I was first exposed to FE on the FE sub-forum here through members of a group called Flat Earth Trads. I admit that I first considered their claims to be absurd, but had the intellectual honesty to also admit that I didn't know enough about their arguments to make a fair assessment. So I'd go in there and see what they had to say. I'll tell you right now that NOBODY wakes up one morning wanting to be a flat earther. I'm a very rational individual, who views the world in terms of syllogisms, to the point that my wife compares me to a Vulcan, but I found that the intellectual conclusions I started to make about FE were warring against a powerful reluctance based on this programmed disposition of "No, it can't be." Nor did I relish the ridicule that I know I would get by becoming an FE. So, after about 6 months of looking into the issue, I "came out" as "leaning Flat Earth", then 90% convinced, to the point where I'm 99.9% convinced that the earth is flat. I never say 100%, except about the Catholic Faith.

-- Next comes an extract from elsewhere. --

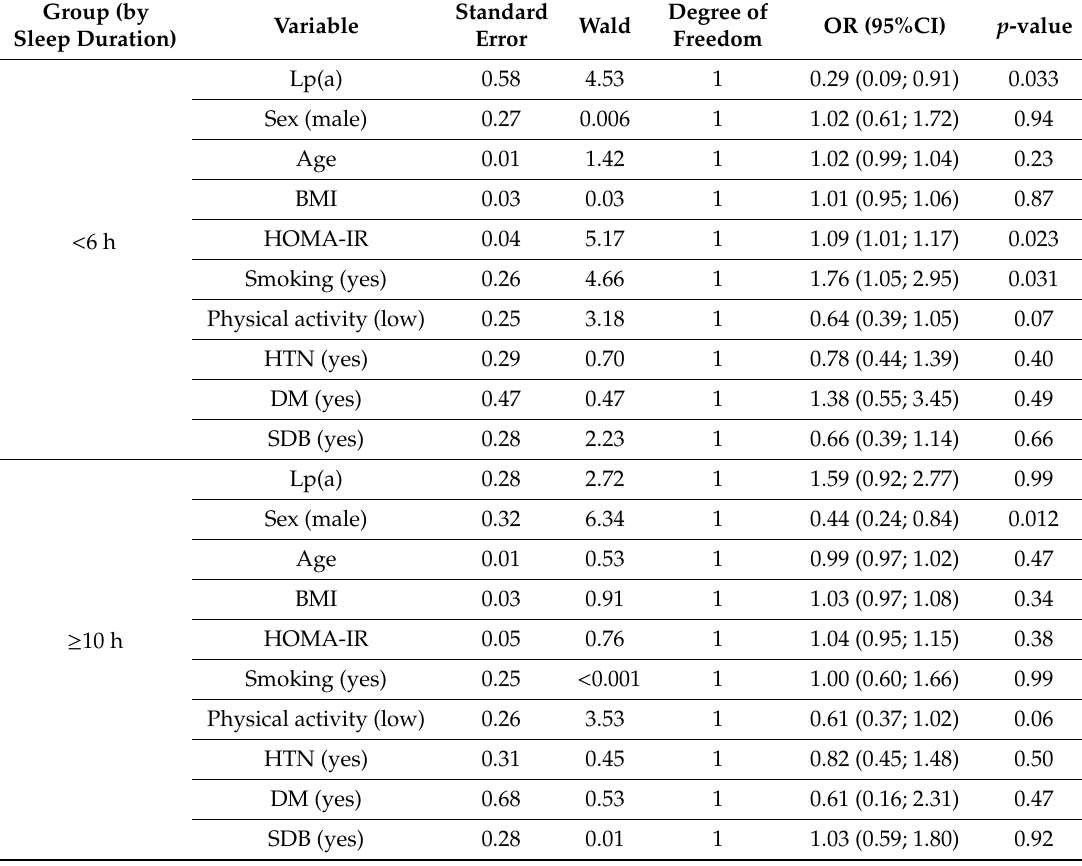
Table 4. The association between sleep duration and other factors (the multinomial logistic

I think that part of the reason I was more open to it than some others here is because ... I don't trust NASA as far as I can throw a Saturn V rocket. They have a history of demonstrable lying and deception. I also know that the modern scientific establishment is driven by an atheistic agenda (from geology, to evolution, to everything) ... often by their own admission. Between these two, with their bias and dishonesty evident, I have to disregard any of their claims as completely unreliable and must rely on other evidence. I also realize that we've been deceived about so many things, from the World Wars, the Jєω/Bolshevik control of the world, to, more recently, the JFK assassination, USS Liberty, Vietnam (Gulf of Tonkin), Oklahoma City, 9/11, the "war on terror", the Plandemic and "safe and effective" jab, that I don't have a blind trust in the "authorities" upon whom we rely to know what our universe looks like. Then, finally, there's too much in Sacred Scripture that doesn't mesh with a globe earth, and we have myriad ancient cosmologies that are FE, in different civilizations around the world. I've long held that if ancient cultures scattered around the world all agree on something, there's probably a very reliable foundation in reality. We see that these cultures all believed in a Universal Flood as well, for example. I don't accept the Darwinian bias that the ancient human beings were morons with clubs, skins, and communicating in grunts and groans. These were brilliant people, and having been closer to the knowledge that Adam and Even had about the nature of the world, I find that their testimony cannot be discounted.